The main drawback of traditional New Year dishes is their high calorie content. For instance, 100 g of mayonnaise, a staple in many classic salads, contains about 700 kcal. To put that into perspective, the World Health Organization suggests daily intakes of roughly 1800 kcal for women and 2400 kcal for men. What can be done at the festive table? It is not realistic to count every calorie during the celebration, so nutritionists recommend savoring the food while trimming portions and swapping heavy dishes for lighter, healthier options.
As explained by Anastasia Efimova, a nutritionist with the Atlas clinic network, the outcome of the feast largely depends on how often and how much of certain foods are consumed.
“Consistently eating very fatty, salty, smoked, or fried foods can lead to unfavorable health effects. Common symptoms after a heavy New Year’s feast include elevated blood pressure, heartburn, shortness of breath, and even newly diagnosed gallbladder issues. It is important to strike a healthier balance in the holiday menu,” the doctor notes.
Yet the entire traditional New Year’s spread is not inherently harmful. The nutritionist spoke with socialbites.ca about the makeup of the most beloved dishes and highlighted which ones should be enjoyed in moderation.
1. Cheese salad
The nutritionist places cheese salad, made with cheese, garlic, and mayonnaise, at the top of the list of potentially unhealthy New Year’s dishes.
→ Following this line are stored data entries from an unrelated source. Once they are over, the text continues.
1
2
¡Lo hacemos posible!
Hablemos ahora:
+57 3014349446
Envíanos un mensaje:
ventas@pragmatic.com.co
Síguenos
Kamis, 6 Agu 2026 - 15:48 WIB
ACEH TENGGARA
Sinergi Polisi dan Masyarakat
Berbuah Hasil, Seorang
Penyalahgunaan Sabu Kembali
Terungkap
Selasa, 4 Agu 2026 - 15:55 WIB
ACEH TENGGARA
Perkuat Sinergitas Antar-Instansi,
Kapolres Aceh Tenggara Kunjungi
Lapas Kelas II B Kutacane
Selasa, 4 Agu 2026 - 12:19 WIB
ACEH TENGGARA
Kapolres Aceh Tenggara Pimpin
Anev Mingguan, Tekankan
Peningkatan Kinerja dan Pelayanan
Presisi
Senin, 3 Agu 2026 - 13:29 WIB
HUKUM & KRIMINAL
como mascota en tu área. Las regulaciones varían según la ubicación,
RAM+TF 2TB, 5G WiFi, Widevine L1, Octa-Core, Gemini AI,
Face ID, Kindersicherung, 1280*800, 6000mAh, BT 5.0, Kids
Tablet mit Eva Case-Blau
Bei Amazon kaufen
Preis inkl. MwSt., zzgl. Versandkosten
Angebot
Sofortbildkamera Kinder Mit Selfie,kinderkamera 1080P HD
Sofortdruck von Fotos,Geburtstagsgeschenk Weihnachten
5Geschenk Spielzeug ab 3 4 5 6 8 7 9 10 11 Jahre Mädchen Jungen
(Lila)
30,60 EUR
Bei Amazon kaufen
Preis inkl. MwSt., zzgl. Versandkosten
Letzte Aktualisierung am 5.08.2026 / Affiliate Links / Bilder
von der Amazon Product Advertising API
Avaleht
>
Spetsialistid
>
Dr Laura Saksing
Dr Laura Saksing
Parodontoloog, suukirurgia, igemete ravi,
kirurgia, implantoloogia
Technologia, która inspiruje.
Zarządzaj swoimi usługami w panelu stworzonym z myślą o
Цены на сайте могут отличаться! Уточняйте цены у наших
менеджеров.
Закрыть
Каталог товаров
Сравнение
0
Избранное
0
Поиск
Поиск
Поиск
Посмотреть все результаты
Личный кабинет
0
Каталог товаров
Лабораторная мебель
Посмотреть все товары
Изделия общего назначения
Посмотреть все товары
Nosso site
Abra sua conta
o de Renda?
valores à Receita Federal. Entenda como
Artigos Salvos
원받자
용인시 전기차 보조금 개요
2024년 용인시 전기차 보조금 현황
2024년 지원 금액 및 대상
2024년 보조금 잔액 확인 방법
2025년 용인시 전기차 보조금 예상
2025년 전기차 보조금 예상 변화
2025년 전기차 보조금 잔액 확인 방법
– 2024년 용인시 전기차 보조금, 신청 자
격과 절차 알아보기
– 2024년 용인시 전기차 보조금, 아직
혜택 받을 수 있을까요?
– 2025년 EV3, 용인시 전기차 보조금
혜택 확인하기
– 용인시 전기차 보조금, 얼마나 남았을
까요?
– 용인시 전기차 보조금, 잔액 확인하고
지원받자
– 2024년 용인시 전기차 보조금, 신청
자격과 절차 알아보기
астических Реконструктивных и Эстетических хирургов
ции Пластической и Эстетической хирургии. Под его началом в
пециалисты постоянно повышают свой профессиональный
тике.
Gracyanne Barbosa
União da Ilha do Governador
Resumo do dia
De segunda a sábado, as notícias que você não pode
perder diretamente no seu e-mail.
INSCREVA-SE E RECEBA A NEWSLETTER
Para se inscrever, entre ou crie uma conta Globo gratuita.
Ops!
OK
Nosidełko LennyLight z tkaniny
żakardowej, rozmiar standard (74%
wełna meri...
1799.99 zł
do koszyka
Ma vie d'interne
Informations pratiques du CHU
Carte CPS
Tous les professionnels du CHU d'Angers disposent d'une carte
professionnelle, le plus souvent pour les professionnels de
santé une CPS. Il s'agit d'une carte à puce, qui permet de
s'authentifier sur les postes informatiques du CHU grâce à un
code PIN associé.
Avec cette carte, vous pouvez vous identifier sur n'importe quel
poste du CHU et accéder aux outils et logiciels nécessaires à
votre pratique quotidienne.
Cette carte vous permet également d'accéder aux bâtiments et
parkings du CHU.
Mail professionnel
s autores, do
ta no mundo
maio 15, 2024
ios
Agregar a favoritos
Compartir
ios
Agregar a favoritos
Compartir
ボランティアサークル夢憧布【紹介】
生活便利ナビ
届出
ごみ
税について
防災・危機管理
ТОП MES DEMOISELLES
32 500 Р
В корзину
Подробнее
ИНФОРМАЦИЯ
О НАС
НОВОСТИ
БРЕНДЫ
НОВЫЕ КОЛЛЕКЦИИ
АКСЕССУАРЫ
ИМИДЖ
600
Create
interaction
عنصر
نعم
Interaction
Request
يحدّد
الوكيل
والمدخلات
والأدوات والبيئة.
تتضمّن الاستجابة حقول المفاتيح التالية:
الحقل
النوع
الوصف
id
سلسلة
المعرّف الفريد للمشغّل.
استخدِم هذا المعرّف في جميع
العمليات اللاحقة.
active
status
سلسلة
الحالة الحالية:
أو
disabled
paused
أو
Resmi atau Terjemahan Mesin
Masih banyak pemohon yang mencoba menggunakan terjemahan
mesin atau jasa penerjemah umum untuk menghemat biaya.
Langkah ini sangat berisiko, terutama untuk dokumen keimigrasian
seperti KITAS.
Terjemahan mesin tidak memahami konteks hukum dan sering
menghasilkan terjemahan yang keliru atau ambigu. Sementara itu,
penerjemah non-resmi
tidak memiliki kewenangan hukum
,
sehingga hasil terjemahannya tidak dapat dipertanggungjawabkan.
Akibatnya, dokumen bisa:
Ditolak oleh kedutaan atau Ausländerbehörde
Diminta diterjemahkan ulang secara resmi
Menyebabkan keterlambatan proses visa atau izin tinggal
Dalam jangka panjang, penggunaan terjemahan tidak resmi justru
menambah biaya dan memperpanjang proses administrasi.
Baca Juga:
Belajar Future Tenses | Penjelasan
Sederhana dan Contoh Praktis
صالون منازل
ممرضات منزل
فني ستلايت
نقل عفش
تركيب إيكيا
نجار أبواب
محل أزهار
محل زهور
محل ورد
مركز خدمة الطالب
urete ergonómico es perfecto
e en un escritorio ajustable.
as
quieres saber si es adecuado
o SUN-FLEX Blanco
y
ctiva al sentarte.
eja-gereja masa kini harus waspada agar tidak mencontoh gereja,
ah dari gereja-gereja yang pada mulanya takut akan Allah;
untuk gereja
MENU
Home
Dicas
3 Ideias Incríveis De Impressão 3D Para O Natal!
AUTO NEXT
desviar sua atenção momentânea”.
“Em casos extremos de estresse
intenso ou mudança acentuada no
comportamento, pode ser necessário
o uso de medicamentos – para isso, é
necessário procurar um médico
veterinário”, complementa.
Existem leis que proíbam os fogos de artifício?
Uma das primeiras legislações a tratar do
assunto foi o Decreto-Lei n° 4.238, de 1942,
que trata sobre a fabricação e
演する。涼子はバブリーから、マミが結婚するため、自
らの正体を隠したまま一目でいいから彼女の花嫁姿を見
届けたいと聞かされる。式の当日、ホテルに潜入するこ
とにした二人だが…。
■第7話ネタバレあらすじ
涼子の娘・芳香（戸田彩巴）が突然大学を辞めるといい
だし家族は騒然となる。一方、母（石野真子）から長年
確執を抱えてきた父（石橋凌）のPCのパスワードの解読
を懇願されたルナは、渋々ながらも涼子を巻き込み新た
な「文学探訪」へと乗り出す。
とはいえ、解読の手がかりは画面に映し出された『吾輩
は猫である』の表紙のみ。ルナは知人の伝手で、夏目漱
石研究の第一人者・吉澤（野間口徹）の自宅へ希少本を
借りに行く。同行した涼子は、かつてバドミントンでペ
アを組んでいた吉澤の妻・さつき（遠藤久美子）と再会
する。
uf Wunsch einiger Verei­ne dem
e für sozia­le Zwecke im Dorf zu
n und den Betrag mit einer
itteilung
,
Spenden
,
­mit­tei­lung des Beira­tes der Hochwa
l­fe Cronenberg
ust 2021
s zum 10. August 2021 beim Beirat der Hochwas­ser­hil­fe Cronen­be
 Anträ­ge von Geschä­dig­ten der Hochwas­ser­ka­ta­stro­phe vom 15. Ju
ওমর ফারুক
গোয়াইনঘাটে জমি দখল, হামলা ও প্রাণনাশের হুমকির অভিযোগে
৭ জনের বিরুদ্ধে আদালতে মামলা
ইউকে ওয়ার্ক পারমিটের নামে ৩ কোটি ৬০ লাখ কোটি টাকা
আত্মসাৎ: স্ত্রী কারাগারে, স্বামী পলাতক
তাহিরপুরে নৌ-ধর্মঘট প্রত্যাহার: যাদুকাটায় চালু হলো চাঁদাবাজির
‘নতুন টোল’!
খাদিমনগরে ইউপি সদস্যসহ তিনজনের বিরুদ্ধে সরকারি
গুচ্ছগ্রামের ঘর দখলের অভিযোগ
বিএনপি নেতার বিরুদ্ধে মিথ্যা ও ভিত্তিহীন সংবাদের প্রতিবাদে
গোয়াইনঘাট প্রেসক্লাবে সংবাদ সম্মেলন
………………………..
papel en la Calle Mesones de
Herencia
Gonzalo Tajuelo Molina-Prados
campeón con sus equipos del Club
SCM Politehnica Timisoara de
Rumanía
Cheese itself provides helpful nutrients such as calcium, vitamin B12, and protein, but many cheeses are high in fat, with 100 g of common 50% cheese delivering about 365 kcal and 16 g of saturated fat.
“For people who are sensitive or lactose intolerant, overindulging in cheese can cause bloating or abdominal pain,” the doctor cautions.
In addition to cheese, garlic is a common component that can boost appetite and lead to overeating. Garlic is best avoided if hypertension or gastrointestinal conditions are present.
“This salad, like many New Year’s salads, relies heavily on mayonnaise. While mayonnaise is not inherently harmful, its calories are easy to overcount. Replacing mayonnaise with lighter alternatives in some dishes is a practical option,” Efimova suggests.
2. Cold meats
The nutritionist ranks cold cuts as the second most concerning item on the table. Processed meats have been linked to higher risks of heart disease, certain cancers, and diabetes.
“It remains unclear exactly how much processed meat is safe and whether processing methods such as boiling, smoking, salting, or drying matter,” he explains.
Wrapped meats often contain nitrates and are high in saturated fat and sodium, factors that can raise blood pressure and cardiovascular risk when consumed in excess.
“The more processed meat is eaten, the greater the risk. That said, occasional small portions once in a while are unlikely to cause major harm,” he adds.
3. Herring under a fur coat
Among the top three items considered most burdensome is herring under a fur coat. While this salad carries useful vitamins and minerals, it is also quite rich in calories and heavy to digest.
“Salting the fish to make the mayonnaise-based layer raises sodium content, which can affect blood pressure and may leave you feeling puffy in the morning,” the doctor warns.
4. Olivier
The classic Olivier salad holds the fourth spot. It is not only high in calories and difficult to digest but also bloated with salt and preservatives common on holiday tables.
“Once again, mayonnaise drives calories, with roughly 80% of them coming from fat. A 100 g portion of mayonnaise alone can reach about 700 kcal, all from fat. It is hard to imagine a sauce with such high calories,” the nutritionist laments.
Efimova also notes that food safety concerns rise when preparing large batches of Olivier, so smaller portions cooked fresh reduce the risk of spoilage.
5. Fatty meat dishes
Hot dishes at the New Year feast often feature fatty cuts of meat baked or roasted, landing them in a high-fat category as well.
“The skin of pork and poultry carries the most fat. The crispy crust and inviting aroma are tempting, but a small piece can easily exceed the recommended saturated fat intake,” the doctor warns.
Efimova adds that fatty meats tend to slow digestion, leaving people feeling tired or sluggish as their bodies work harder to process the fat.
6. Jellied meat
A common myth is that bone broth-based jellied meat is healthy and rich in collagen. That belief is only partly true: there is little scientific evidence that jellied meat relieves joint pain, tightens skin, improves digestion, or strengthens bones.
Efimova advises making jellied meat from lean beef and chicken, and, regardless, not to overindulge when many other high-calorie dishes are on the table.